Repeat exactly the lines below that lie between the line with "right shoulder: (107, 160)" and the line with "left hip: (160, 248)", counting both of those lines as part of the answer.
=== Section Start ===
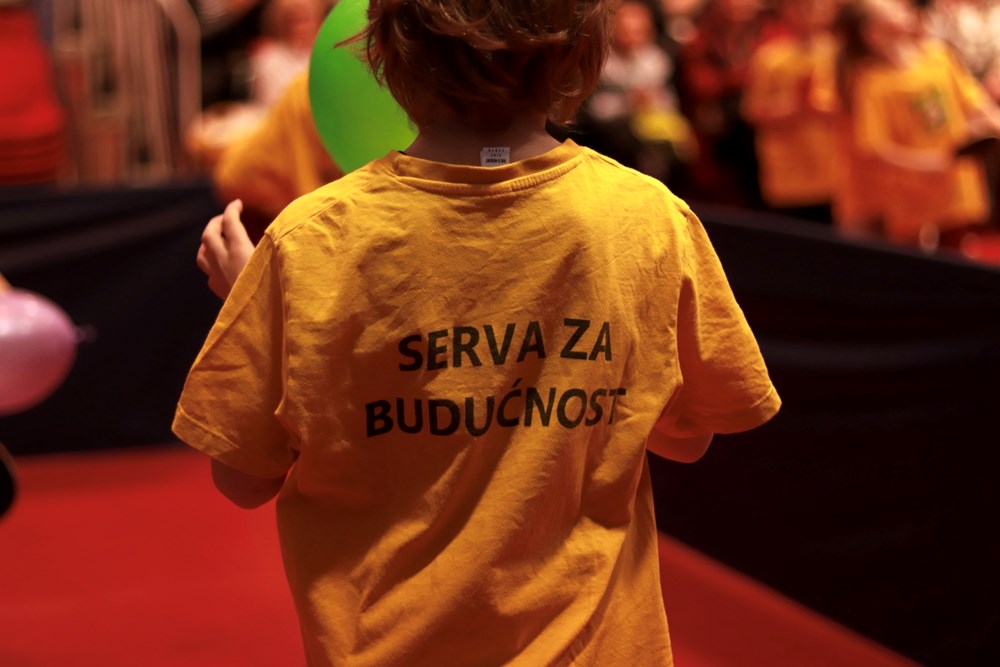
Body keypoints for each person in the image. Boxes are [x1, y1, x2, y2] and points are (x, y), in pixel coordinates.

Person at [175, 0, 781, 665]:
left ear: (388, 56)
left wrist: (255, 300)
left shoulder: (309, 241)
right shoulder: (651, 219)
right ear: (581, 56)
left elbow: (243, 478)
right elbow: (685, 437)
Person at [829, 0, 1000, 249]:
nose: (904, 9)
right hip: (911, 197)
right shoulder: (872, 82)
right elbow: (875, 148)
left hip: (955, 187)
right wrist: (928, 163)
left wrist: (991, 121)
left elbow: (974, 101)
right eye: (893, 10)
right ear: (872, 31)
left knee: (958, 251)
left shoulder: (938, 56)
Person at [741, 0, 838, 223]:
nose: (812, 11)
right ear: (786, 10)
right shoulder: (769, 57)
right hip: (788, 176)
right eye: (802, 6)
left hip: (837, 175)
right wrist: (797, 106)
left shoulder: (840, 54)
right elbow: (753, 112)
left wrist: (816, 107)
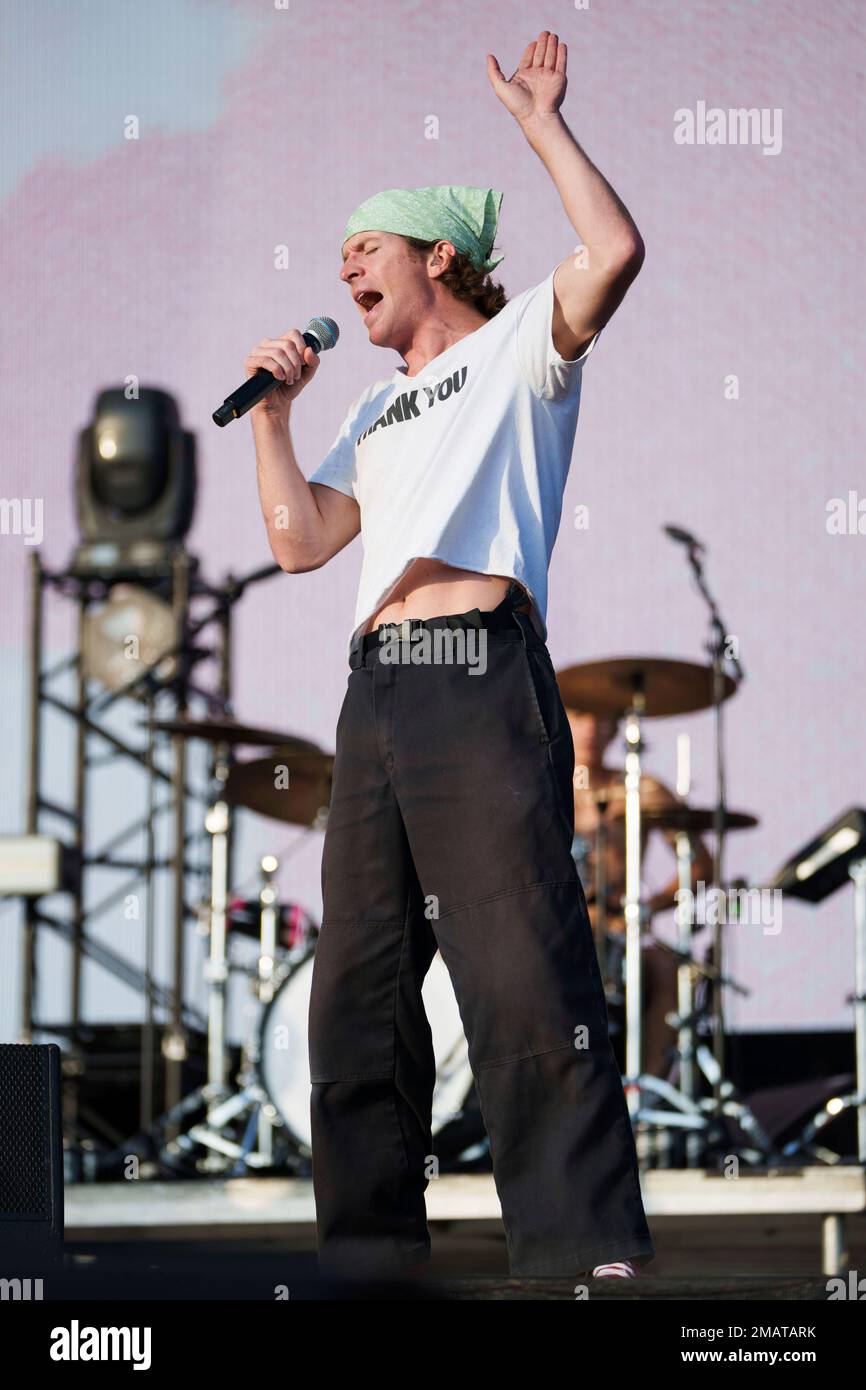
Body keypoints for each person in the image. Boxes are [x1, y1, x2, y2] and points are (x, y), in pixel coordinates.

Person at [249, 31, 653, 1281]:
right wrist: (272, 414)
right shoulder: (368, 408)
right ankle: (368, 1253)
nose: (343, 267)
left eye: (364, 247)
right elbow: (299, 542)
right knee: (354, 991)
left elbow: (616, 252)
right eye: (337, 257)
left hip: (476, 674)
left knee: (517, 959)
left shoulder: (518, 343)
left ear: (436, 256)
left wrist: (538, 123)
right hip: (373, 698)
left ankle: (582, 1249)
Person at [567, 709, 714, 1079]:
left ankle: (646, 1102)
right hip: (552, 929)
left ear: (617, 727)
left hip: (618, 931)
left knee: (669, 969)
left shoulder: (640, 789)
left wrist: (647, 908)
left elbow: (699, 866)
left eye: (601, 719)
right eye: (580, 716)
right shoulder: (536, 784)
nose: (591, 728)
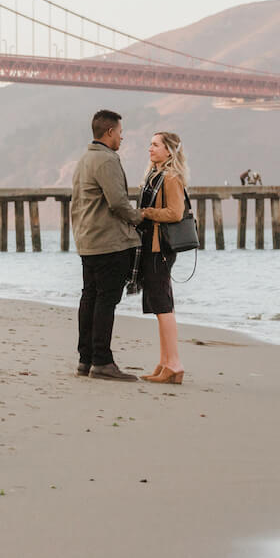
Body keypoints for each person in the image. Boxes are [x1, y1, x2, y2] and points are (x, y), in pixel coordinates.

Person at [70, 110, 143, 382]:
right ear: (110, 132)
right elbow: (118, 202)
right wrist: (139, 217)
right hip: (107, 242)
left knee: (89, 297)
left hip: (87, 240)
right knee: (106, 300)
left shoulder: (84, 159)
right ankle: (102, 361)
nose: (122, 137)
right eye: (120, 132)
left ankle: (85, 359)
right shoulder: (107, 160)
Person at [135, 131, 189, 385]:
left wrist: (147, 213)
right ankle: (165, 361)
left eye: (156, 145)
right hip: (150, 246)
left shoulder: (170, 178)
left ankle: (174, 363)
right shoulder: (154, 176)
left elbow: (176, 213)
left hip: (160, 248)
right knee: (159, 306)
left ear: (169, 151)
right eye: (151, 144)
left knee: (163, 306)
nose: (150, 148)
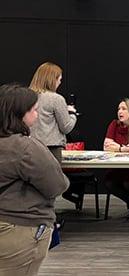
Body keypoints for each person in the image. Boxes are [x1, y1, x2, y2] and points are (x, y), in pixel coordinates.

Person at [0, 84, 69, 275]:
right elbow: (57, 185)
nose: (37, 115)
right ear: (20, 113)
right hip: (22, 229)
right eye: (34, 110)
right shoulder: (26, 148)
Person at [29, 62, 77, 162]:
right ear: (52, 80)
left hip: (30, 147)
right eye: (59, 80)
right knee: (51, 177)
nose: (60, 83)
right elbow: (66, 127)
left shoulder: (27, 97)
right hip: (52, 149)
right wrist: (72, 114)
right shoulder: (56, 99)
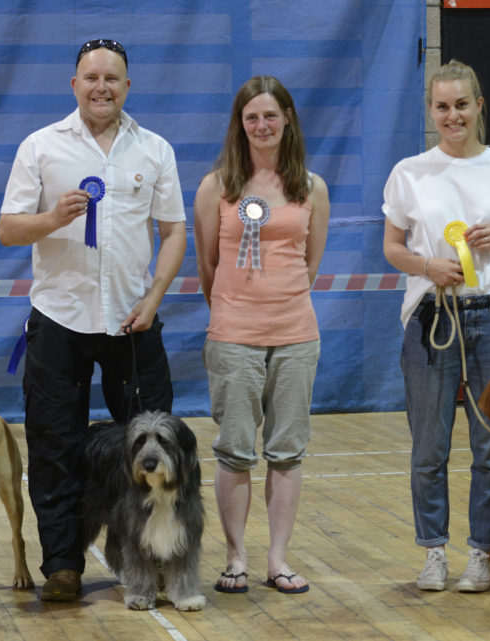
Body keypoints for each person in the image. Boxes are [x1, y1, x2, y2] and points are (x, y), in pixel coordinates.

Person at [0, 38, 187, 602]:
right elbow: (9, 228)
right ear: (73, 84)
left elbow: (174, 231)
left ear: (128, 86)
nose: (101, 86)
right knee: (54, 447)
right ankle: (62, 566)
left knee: (154, 450)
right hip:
=== Section End ===
ANSWER BOX |
right shoulder: (107, 160)
Person at [135, 131, 189, 385]:
left wrist: (147, 213)
right ankle: (165, 361)
left eye: (156, 145)
right hip: (150, 246)
left shoulder: (170, 178)
left ankle: (174, 363)
right shoulder: (154, 176)
left elbow: (176, 213)
left hip: (160, 248)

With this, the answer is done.